One issue in the Bridge Park II renovation was the Watchtower’s wish to use volunteer labor. Devine told the Eagle that the Parks Department came up with the idea that it could “franchise” the park to the Jehovah’s Witnesses while the work was done. No contract was finally signed, though, he said.

“After more than 10 years of good-faith efforts to complete the project, Watchtower never received the necessary agreements from city officials on a final plan for the park,” the announcement from the Jehovah’s Witnesses says.

Over the years, the organization produced “multiple designs” for park renovation at city officials’ request, the statement says. “The city’s most recent design concept, modeled by Watchtower, includes a skate park and multipurpose field.”

The Jehovah’s Witnesses shared a set of Bridge Park II renovation designs with the Eagle. The drawings, copyrighted in 2013, include plans for the skate plaza and for the multipurpose field, which would be part of an exercise area with an asphalt track and exercise stations with pull-up bars and other equipment.

The drawings also include a design for a children’s playground with swings, play structures, game tables, a “spray area” and a promenade.

‘The price of a condo in some parts of DUMBO’

In December, a group of elected officials and community leaders sent a letter to the Jehovah’s Witnesses that says, “The commitments that the Watchtower made in 2004 were explicit, and the Watchtower is duty-bound to renovate Bridge Park II.”

The DUMBO Improvement District’s executive director Alexandria Sica, who signed the letter, told the Eagle, “It’s nice to see the Watchtower is coming to the table. But it seems like $5.5 million for a park of this size is a big question.

“Given the fact they’re going to make millions from the sale of the [85 Jay] site — that’s the price of a condo in some parts of DUMBO,” Sica said.

“I think it’s a matter of what will provide benefits to the community in exchange for the upzoning of the property.”

Currently, there’s a “fitness loop” painted on the asphalt at Bridge Park II, funded with a $50,000 city Small Business Services Department Neighborhood Challenge program that the DUMBO Improvement District obtained.

The loop, designed by Hush Studios, is a temporary installation for one year, Sica said.

What if the city Parks Department decides to take the Watchtower’s money and wants to start work on the park’s renovation before time’s up for the fitness loop installation?

“That’s a wonderful problem to have,” Sica said.

What about security for the corner of York and Jay Streets?

The letter from elected officials and community leaders, which was sent to media outlets, says the Watchtower also made a commitment to improve security and lighting at the intersection of Jay and York streets and provide security cameras and patrols there.

Devine told the Eagle that in hearings about the rezoning of 85 Jay, he testified that the headquarters complex the Watchtower planned to build there would have a glassed-in lobby that would have lit up that corner. There would be security cameras on the property that would face up Jay Street. And watchmen would make their rounds, as they do at other properties that belong to the Jehovah’s Witnesses.

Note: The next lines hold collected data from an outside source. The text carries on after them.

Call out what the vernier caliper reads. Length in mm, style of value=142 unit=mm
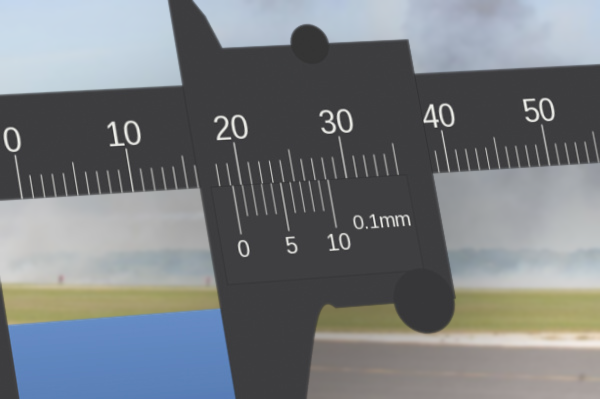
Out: value=19.2 unit=mm
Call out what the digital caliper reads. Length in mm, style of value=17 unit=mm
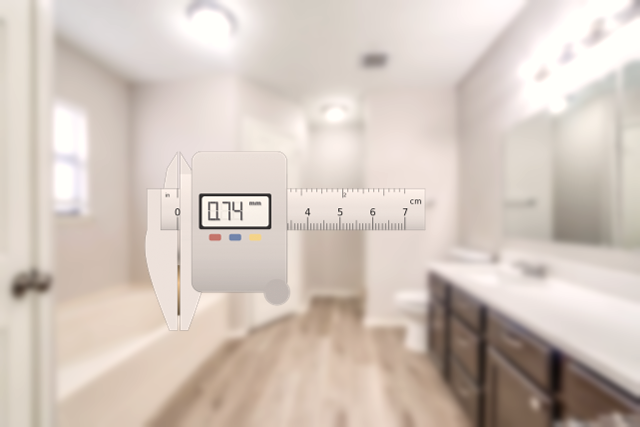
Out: value=0.74 unit=mm
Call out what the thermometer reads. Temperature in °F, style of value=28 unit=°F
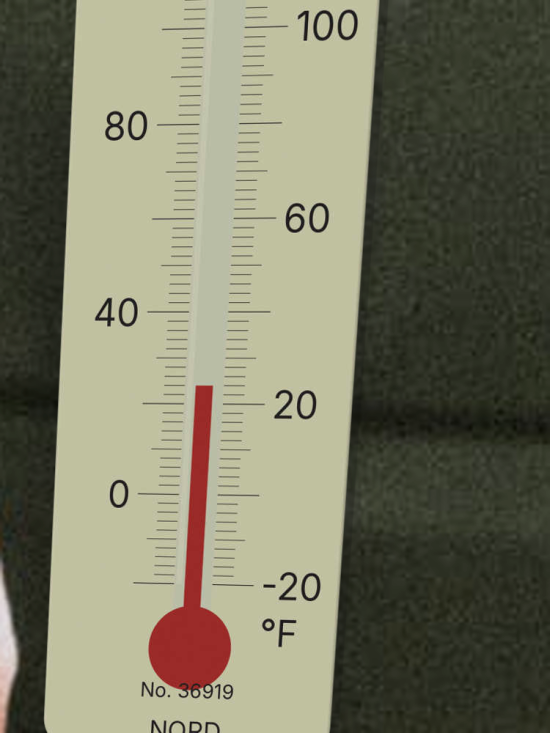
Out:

In short, the security measures he spoke of at that time were going to be features of the headquarters that was going to be constructed, not separate and apart from it.

Devine said he was asked while testifying before the City Planning Commission if he could guarantee that the headquarters planned for 85 Jay would be built.

He remembers saying, “We’re proceeding in good faith. But there’s no way I can guarantee that. I can’t predict the future.”